Troisième sujet de mécontentement : le « devoir de vigilance » (ou de prudence) des industries . Ce principe signifie que la production, l'importation et la mise sur le marché des substances, dans des circonstances raisonnablement prévisibles, ne doit pas nuire à la santé ou l'environnement. Mais si le Parlement avait à l’origine posé une obligation claire sous forme d’un amendement à l’article 1, le Conseil a préféré une formulation moins précise qui s’analyse comme une déclaration d’intention figurant dans un considérant (non dans le corps du texte, donc).

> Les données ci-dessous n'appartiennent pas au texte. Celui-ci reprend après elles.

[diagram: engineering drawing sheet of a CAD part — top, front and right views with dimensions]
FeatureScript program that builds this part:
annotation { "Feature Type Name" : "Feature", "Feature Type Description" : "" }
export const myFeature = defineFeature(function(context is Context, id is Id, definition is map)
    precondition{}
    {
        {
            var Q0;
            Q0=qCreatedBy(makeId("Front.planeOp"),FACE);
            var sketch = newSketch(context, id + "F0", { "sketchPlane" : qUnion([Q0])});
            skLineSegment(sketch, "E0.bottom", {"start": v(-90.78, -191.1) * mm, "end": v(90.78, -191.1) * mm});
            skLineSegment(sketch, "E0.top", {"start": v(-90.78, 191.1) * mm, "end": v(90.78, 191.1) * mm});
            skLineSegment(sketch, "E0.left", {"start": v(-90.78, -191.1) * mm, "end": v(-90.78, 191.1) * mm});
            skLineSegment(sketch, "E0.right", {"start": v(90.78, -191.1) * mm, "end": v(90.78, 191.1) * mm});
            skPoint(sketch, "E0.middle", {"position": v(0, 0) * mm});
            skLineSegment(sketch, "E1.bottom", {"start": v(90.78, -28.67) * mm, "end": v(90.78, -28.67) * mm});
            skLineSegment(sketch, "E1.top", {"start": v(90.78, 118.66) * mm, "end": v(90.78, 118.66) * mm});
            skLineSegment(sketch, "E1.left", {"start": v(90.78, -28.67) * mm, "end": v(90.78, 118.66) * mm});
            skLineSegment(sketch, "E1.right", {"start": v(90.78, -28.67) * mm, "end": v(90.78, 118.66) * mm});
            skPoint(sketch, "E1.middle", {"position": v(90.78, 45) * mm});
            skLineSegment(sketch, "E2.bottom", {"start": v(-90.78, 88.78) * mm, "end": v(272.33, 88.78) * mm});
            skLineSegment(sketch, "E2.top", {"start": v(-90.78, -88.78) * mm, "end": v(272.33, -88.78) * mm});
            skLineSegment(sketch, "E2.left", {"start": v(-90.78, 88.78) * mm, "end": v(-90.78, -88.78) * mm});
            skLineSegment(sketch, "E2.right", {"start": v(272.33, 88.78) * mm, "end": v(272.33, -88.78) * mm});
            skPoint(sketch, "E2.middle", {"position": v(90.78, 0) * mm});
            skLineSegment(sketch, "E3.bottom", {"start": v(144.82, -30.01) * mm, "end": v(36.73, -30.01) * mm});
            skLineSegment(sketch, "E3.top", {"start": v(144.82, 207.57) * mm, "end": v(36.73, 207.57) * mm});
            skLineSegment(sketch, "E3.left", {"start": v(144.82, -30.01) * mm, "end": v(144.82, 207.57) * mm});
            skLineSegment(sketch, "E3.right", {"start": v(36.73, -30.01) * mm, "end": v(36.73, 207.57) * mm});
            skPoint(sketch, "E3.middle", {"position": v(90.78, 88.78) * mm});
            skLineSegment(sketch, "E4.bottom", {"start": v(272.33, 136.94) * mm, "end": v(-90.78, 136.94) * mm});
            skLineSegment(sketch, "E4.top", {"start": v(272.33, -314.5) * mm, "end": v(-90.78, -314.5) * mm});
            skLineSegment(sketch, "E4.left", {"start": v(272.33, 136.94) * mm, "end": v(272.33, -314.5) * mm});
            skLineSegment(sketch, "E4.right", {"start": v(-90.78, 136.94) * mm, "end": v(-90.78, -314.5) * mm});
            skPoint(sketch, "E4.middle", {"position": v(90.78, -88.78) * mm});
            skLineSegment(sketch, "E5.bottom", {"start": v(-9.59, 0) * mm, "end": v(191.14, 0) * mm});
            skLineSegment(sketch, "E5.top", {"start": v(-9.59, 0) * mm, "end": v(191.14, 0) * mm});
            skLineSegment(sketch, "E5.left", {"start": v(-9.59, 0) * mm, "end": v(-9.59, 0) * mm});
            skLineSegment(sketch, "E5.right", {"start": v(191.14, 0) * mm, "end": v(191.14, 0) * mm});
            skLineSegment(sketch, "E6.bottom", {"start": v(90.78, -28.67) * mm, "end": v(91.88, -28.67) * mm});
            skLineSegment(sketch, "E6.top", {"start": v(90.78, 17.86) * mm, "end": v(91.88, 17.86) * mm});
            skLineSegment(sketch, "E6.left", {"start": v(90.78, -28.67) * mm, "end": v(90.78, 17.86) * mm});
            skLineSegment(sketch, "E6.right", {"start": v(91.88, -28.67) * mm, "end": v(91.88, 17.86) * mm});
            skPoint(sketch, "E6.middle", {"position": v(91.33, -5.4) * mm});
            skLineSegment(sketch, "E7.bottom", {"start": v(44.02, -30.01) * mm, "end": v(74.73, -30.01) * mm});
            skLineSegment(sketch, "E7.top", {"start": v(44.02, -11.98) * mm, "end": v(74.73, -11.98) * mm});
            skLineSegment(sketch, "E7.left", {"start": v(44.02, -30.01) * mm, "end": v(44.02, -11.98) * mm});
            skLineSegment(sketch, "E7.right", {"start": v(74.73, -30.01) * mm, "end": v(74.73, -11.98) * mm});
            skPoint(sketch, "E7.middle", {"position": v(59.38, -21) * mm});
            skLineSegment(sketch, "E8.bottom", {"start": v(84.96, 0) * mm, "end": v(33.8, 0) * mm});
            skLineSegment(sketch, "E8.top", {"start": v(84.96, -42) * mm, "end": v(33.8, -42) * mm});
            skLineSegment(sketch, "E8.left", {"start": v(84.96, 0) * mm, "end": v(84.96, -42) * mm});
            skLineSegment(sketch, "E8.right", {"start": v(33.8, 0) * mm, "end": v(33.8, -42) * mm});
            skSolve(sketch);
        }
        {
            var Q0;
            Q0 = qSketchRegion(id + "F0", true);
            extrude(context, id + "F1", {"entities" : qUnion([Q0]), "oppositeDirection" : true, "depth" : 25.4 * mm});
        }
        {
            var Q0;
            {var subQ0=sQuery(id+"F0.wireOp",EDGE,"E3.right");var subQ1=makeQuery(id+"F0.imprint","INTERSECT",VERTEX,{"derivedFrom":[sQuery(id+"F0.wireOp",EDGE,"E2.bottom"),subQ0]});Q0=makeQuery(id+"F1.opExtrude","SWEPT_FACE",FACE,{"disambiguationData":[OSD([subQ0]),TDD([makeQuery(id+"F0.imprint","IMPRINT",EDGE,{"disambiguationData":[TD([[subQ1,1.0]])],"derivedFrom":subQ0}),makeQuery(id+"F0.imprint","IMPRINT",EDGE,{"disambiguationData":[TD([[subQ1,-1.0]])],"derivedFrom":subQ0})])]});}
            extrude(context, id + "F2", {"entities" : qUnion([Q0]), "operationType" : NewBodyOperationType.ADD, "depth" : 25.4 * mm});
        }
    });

Quatrième sujet de mécontentement : afin de réduire l’impact (financier notamment) du règlement sur les PME , les obligations d’information des fabricants ou des importateurs pour les substances produites en petites quantités (entre 1 et 10 tonnes) sont allégées,  au détriment des utilisateurs (consommateurs, travailleurs).

 

 

Pour les députés européens Verts, c’est clair : le Parlement européen a « capitulé » devant le lobbying « intense » de l’industrie chimique allemande.

 

 

Mais si les défenseurs de l’environnement et des consommateurs sont mécontents, les représentants de l’industrie ne semblent pas non plus satisfaits, alors qu’ils ont obtenu une belle victoire avec la limitation de l’obligation de substitution contre laquelle ils tiraient à boulets rouges.

 

 

 

Mais ce n’est pas assez, semble-t-il et les industries chimiques continuent à se plaindre du coût de REACH qui aura, selon elles, des conséquences graves sur la compétitivité de l’industrie européenne (avec un chantage sous-jacent à l’emploi). L’argument est bien connu et, en avril 2005, la Commission avait du lancer une étude d’impact à la demande des industries chimiques, étude dont les conclusions ont infirmé la thèse de ces dernières.

 

 

En définitive REACH semble mettre les adversaires d’accord au moins sur un point : ça ne va pas.

 

 

Un jugement à nuancer si l’on considère les progrès que constituent le système d’enregistrement et le renversement de la charge de la preuve. Mais le résultat est, c'est vrai, loin de correspondre aux attentes qu’avaient suscitées la proposition initiale de la Commission européenne.